DATA TO PROCESS →
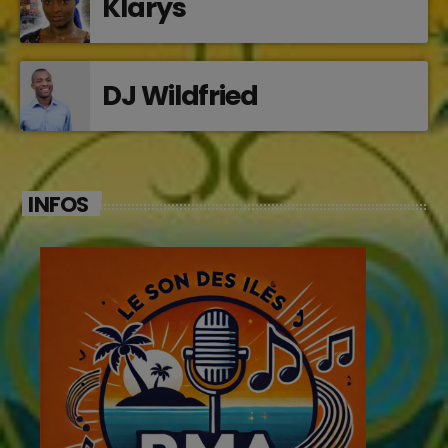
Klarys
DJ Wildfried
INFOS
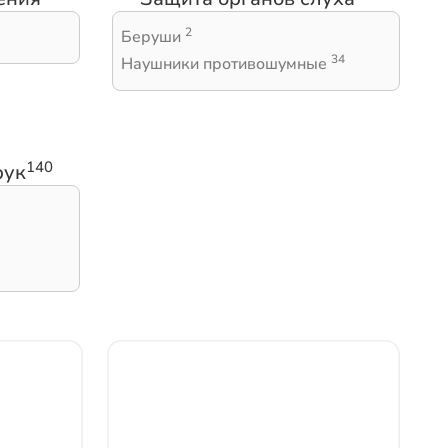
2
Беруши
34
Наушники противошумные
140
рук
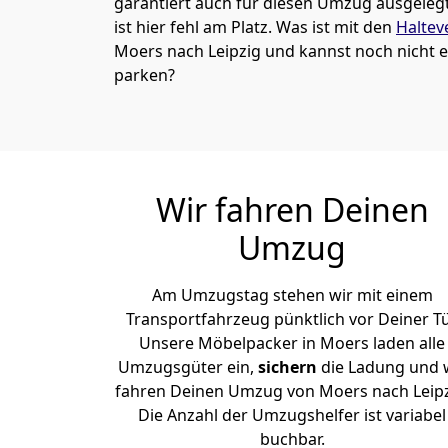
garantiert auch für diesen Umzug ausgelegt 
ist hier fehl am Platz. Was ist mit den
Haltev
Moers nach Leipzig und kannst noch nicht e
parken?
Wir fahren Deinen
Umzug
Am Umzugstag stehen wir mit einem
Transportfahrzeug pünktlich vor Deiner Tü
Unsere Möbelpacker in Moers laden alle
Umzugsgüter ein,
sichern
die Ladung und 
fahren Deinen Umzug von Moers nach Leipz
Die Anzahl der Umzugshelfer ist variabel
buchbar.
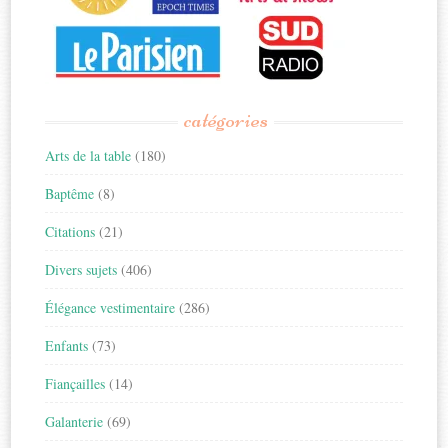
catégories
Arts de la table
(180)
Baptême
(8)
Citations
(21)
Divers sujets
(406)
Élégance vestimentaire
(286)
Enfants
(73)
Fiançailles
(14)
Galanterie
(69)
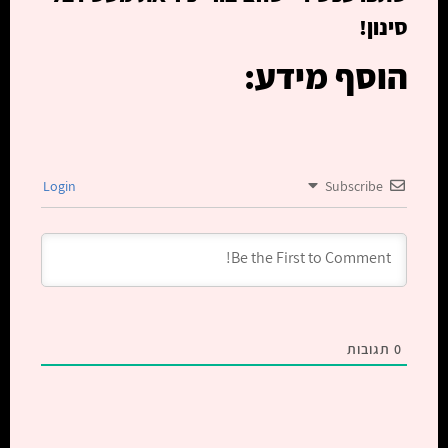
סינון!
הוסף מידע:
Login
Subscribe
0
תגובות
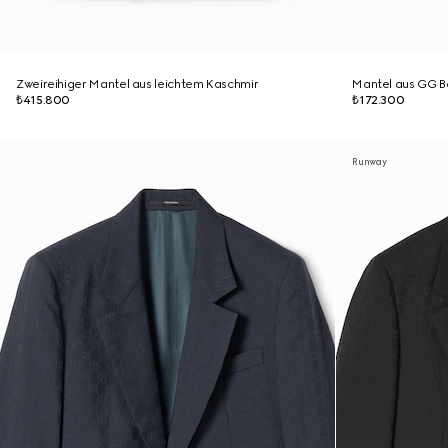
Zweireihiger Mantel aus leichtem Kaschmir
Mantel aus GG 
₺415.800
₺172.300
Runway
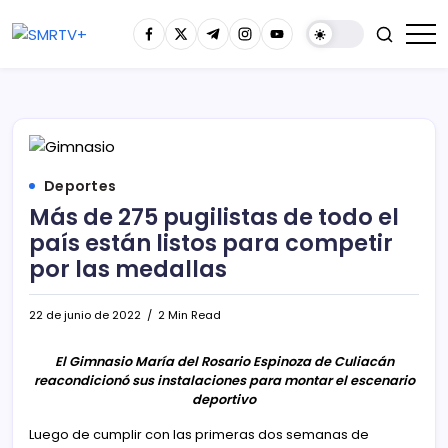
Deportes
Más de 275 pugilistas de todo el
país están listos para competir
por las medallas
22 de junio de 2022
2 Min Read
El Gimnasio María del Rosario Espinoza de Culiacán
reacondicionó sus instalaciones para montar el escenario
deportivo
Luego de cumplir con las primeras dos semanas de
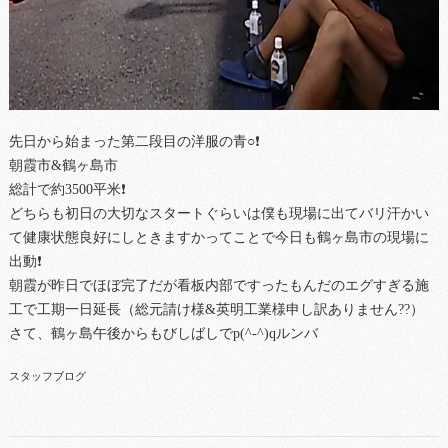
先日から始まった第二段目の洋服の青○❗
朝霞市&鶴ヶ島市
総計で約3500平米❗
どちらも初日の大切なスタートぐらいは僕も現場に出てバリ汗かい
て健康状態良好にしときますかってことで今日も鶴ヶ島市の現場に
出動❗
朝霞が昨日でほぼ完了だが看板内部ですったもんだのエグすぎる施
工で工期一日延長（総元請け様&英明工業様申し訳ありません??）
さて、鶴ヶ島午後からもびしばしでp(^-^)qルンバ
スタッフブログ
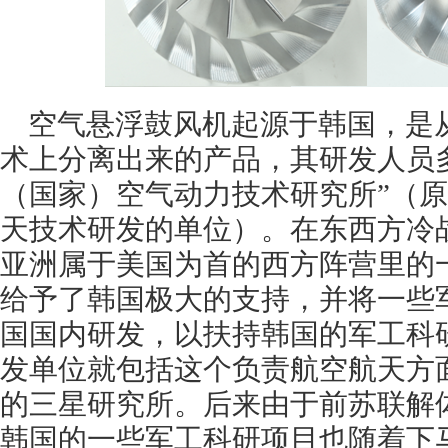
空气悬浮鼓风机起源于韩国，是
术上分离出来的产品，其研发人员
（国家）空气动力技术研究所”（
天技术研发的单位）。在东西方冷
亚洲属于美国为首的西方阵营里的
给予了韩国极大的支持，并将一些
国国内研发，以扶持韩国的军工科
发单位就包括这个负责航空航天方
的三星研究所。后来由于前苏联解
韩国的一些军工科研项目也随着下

DIRECTIVE → Pull out every line of the items above that contains the word "Deinen", matching its case exactly.

SOLUTION FOR THIS EXERCISE →
Wir fahren Deinen
fahren Deinen Umzug von Moers nach Leipz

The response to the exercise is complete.